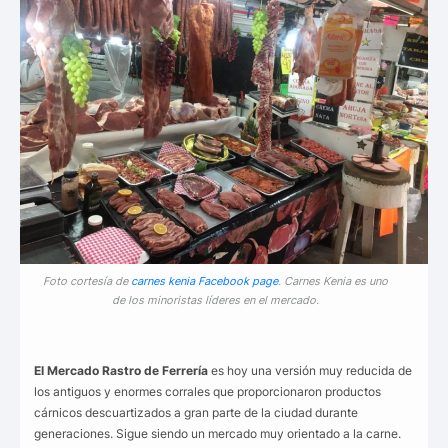
Foto cortesía de
carnes kenia Facebook page
. Carnes Kenia es uno
de los minoristas líderes en el mercado.
El Mercado Rastro de Ferrería
es hoy una versión muy reducida de
los antiguos y enormes corrales que proporcionaron productos
cárnicos descuartizados a gran parte de la ciudad durante
generaciones. Sigue siendo un mercado muy orientado a la carne.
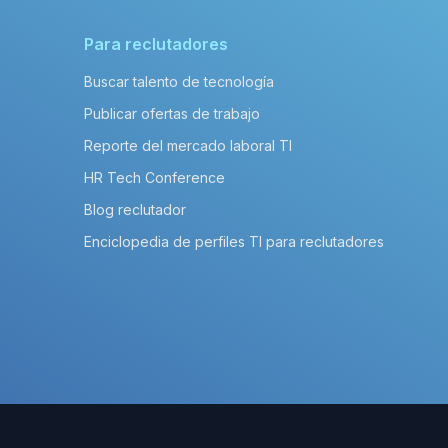
Para reclutadores
Buscar talento de tecnología
Publicar ofertas de trabajo
Reporte del mercado laboral TI
HR Tech Conference
Blog reclutador
Enciclopedia de perfiles TI para reclutadores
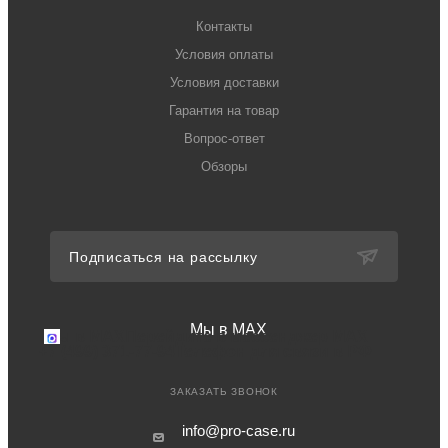
Контакты
Условия оплаты
Условия доставки
Гарантия на товар
Вопрос-ответ
Обзоры
Подписаться на рассылку
Мы в MAX
Мы в MAX
Перейдите в мессенджер MAX
+7 (499) 371-77-94
Телефон для связи в РФ
ЗАКАЗАТЬ ЗВОНОК
info@pro-case.ru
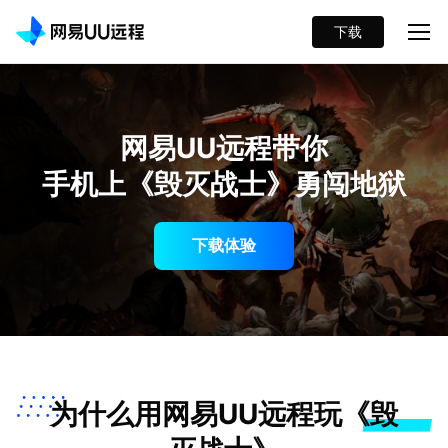
下载
网易UU远程带你
手机上《毁灭战士》勇闯地狱
下载体验
为什么用网易UU远程玩《毁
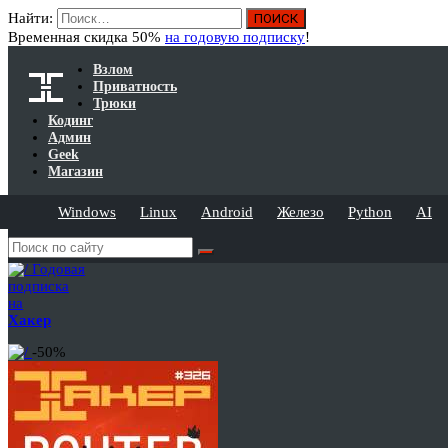
Найти:
Временная скидка 50%
на годовую подписку
!
Взлом
Приватность
Трюки
Кодинг
Админ
Geek
Магазин
Windows
Linux
Android
Железо
Python
AI
Годовая
подписка
на
Хакер
-50%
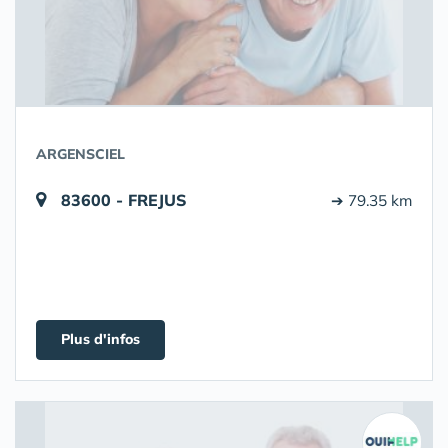
ARGENSCIEL
83600 - FREJUS
➔ 79.35 km
Plus d'infos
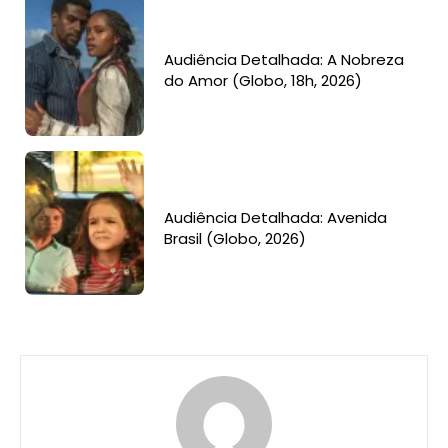
Audiência Detalhada: A Nobreza
do Amor (Globo, 18h, 2026)
Audiência Detalhada: Avenida
Brasil (Globo, 2026)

» **TASK DIRECTIONS**
Whenever a line includes the word "reclutadores", pull it out of the entries.

» **PROBLEM SOLUTION**
Para reclutadores
Enciclopedia de perfiles TI para reclutadores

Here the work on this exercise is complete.